Exercices à faire ::
(1) D'après l'extrait, en quelle année la nouvelle église a-t-elle été construite ?
(2) Pour chaque affirmation, dites si elle est en accord avec l'extrait (oui ou non) et citez les mots qui le montrent.
(a) L'ancienne église était orientée vers le sud-ouest.
(b) La plus grande des deux cloches venait de l'épave d'un navire.
(c) Le portique des cloches mesurait trois mètres de haut.
(3) Relevez toutes les corvées citées dans l'extrait.

Extrait du document ::
━━━━━━━━━━━━━━━━
L’ancienne église du village de Tapuarava, aurait été construite sur le marae Poureva. L’église nouvelle, construite en 1970, est implantée au même endroit, avec toutefois une différence d’orientation dans son ouverture, l’ancienne était orientée à l’ouest, la nouvelle vers le sud-ouest.

Sur la vue de l’ancienne église de Reao, prise un dimanche de juin 1967, lors d’une sortie de messe, on aperçoit sur la gauche un petit portique de deux mètres de hauteur, surmonté d’une modeste toiture végétale. Accrochées au haut de ce portique se trouvaient deux cloches, l’une assez petite qui appartenait au clergé, à gauche, la seconde un peu plus importante, à droite qui pouvait bien faire quarante centimètres de hauteur était une cloche marine qui provenait de l’épave d’un navire. Comme cette dernière avait un volume sonore beaucoup plus important et un meilleur timbre que sa compagne de gauche, c’est de celle-ci que se servait Tetuanui Moearo, le catéchiste, pour appeler les fidèles aux nombreuses prières et avant de donner les directives du tavana (maire) après la messe du dimanche, les corvées diverses de balayage ou d’arrachage d’herbe dans le cimetière ou ramassage des crottes de chiens dans les rues.
━━━━━━━━━━━━━━━━
Matériel fourni ::
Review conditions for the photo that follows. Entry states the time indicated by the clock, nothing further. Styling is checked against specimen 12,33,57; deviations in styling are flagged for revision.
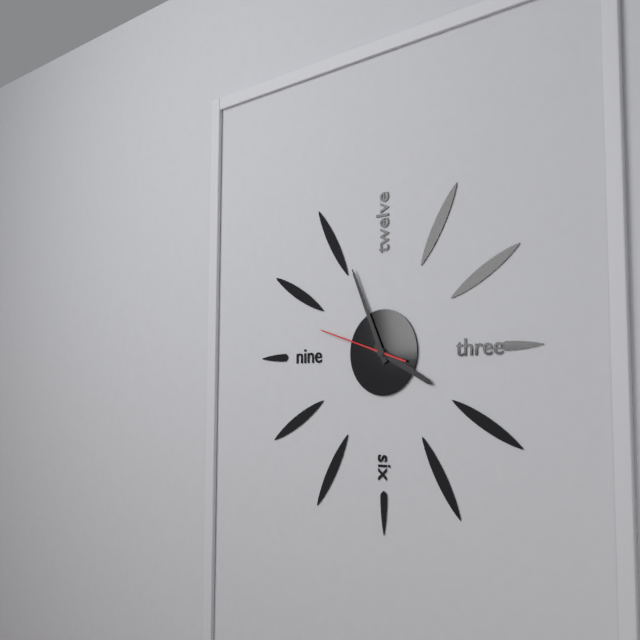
━━━━━━━━━━━━━━━━
Corrigé ::
(1) En 1970.

(2)
(a) Non : « l’ancienne était orientée à l’ouest, la nouvelle vers le sud-ouest ».
(b) Oui : « était une cloche marine qui provenait de l’épave d’un navire ».
(c) Non : « un petit portique de deux mètres de hauteur ».

(3) Le balayage, l'arrachage d'herbe dans le cimetière et le ramassage des crottes de chiens dans les rues.